● **What is required**: Once the pictures are set aside, transcribe each line of the data exactly.

● **Stored data**:

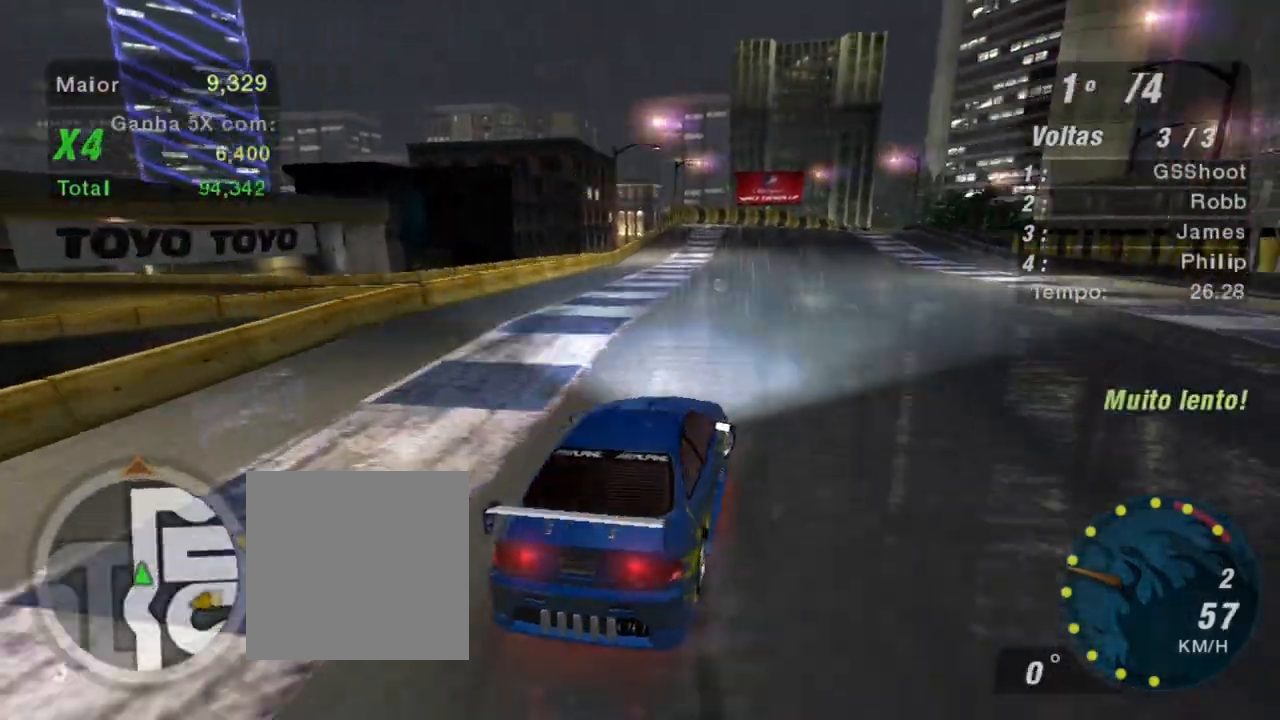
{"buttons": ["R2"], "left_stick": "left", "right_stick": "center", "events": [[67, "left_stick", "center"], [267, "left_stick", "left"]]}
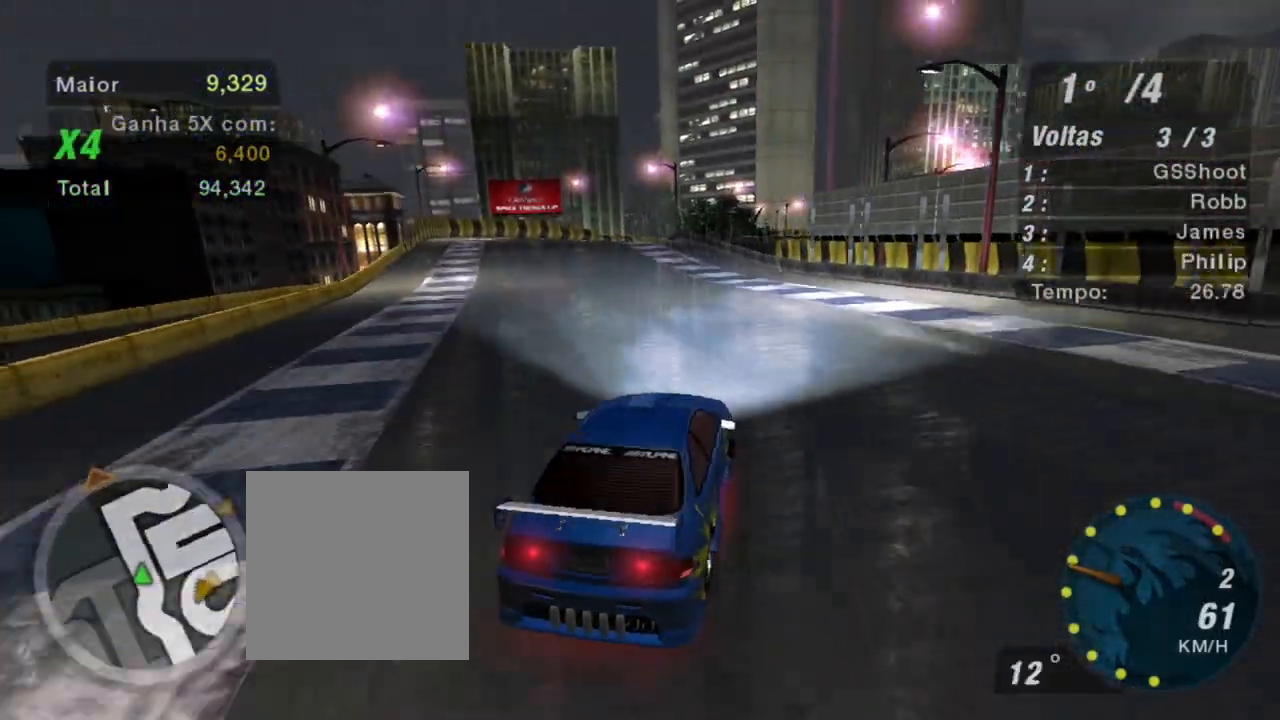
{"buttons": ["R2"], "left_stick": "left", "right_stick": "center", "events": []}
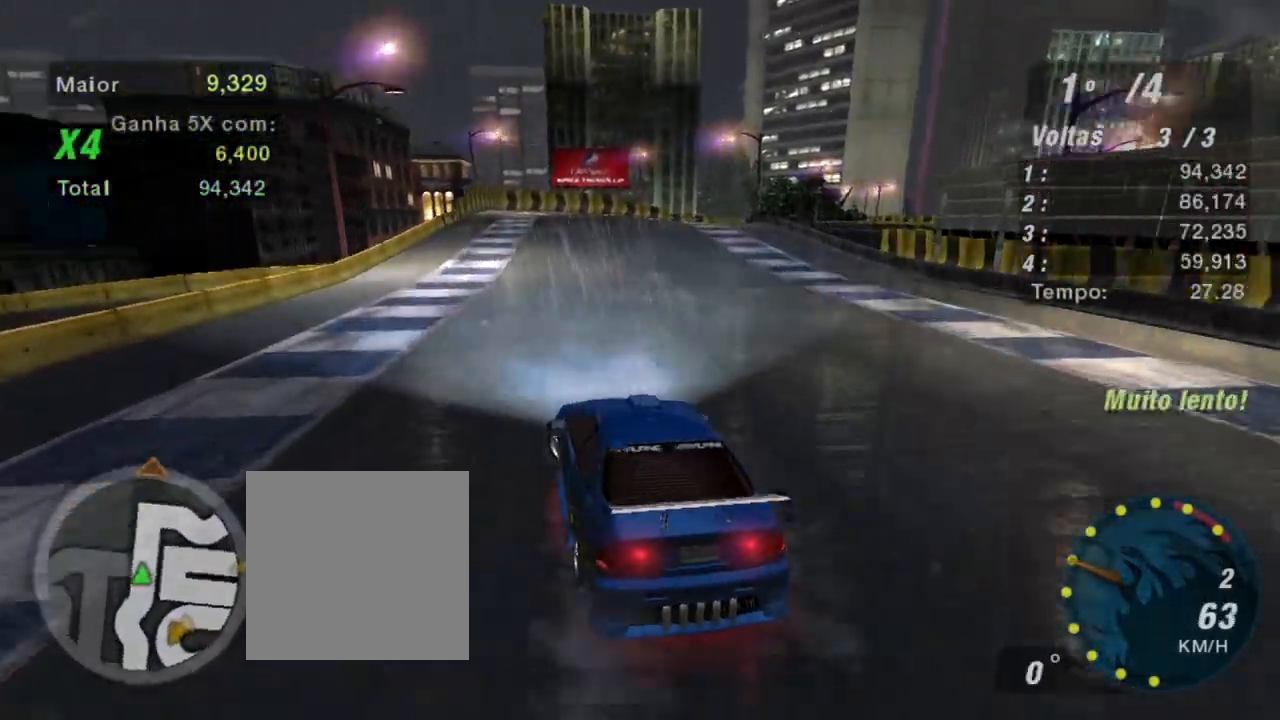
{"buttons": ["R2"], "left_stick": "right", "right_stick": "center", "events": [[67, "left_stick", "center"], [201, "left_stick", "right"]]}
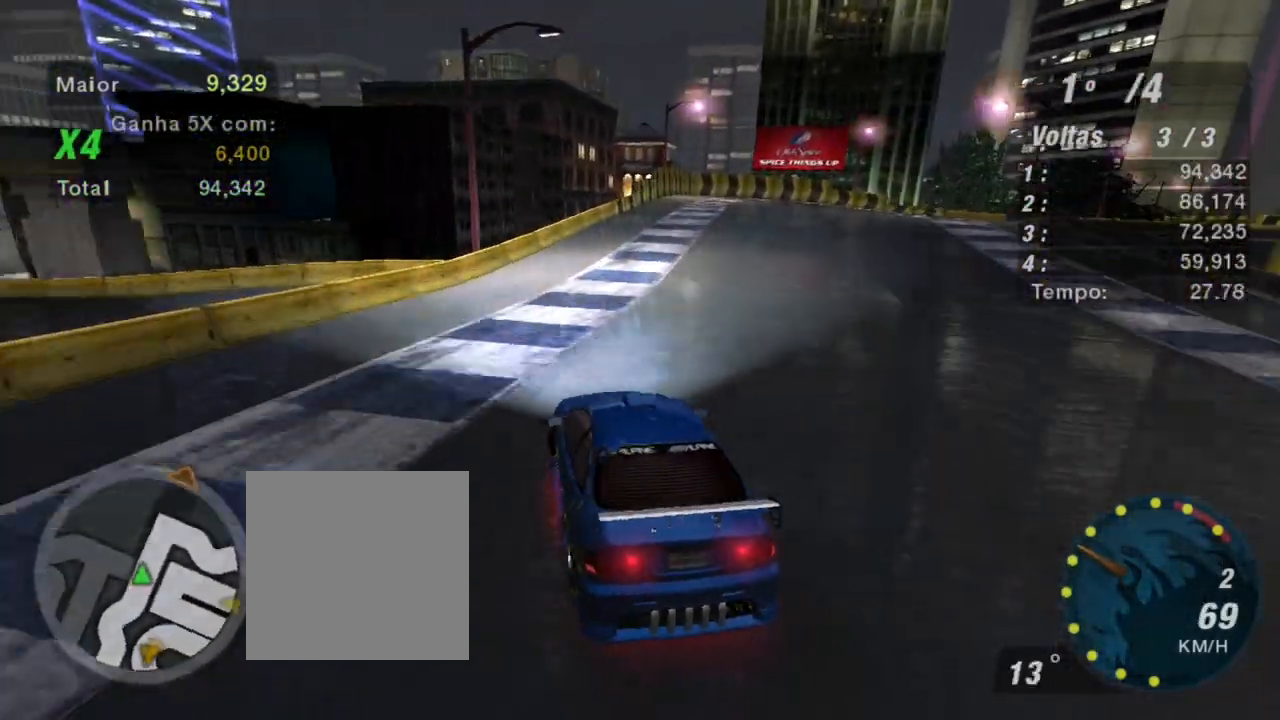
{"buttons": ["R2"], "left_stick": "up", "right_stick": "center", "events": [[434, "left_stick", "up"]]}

● **Result for this task**:
{"buttons": ["R2"], "left_stick": "left", "right_stick": "center", "events": [[67, "left_stick", "center"], [267, "left_stick", "left"]]}
{"buttons": ["R2"], "left_stick": "left", "right_stick": "center", "events": []}
{"buttons": ["R2"], "left_stick": "right", "right_stick": "center", "events": [[67, "left_stick", "center"], [201, "left_stick", "right"]]}
{"buttons": ["R2"], "left_stick": "up", "right_stick": "center", "events": [[434, "left_stick", "up"]]}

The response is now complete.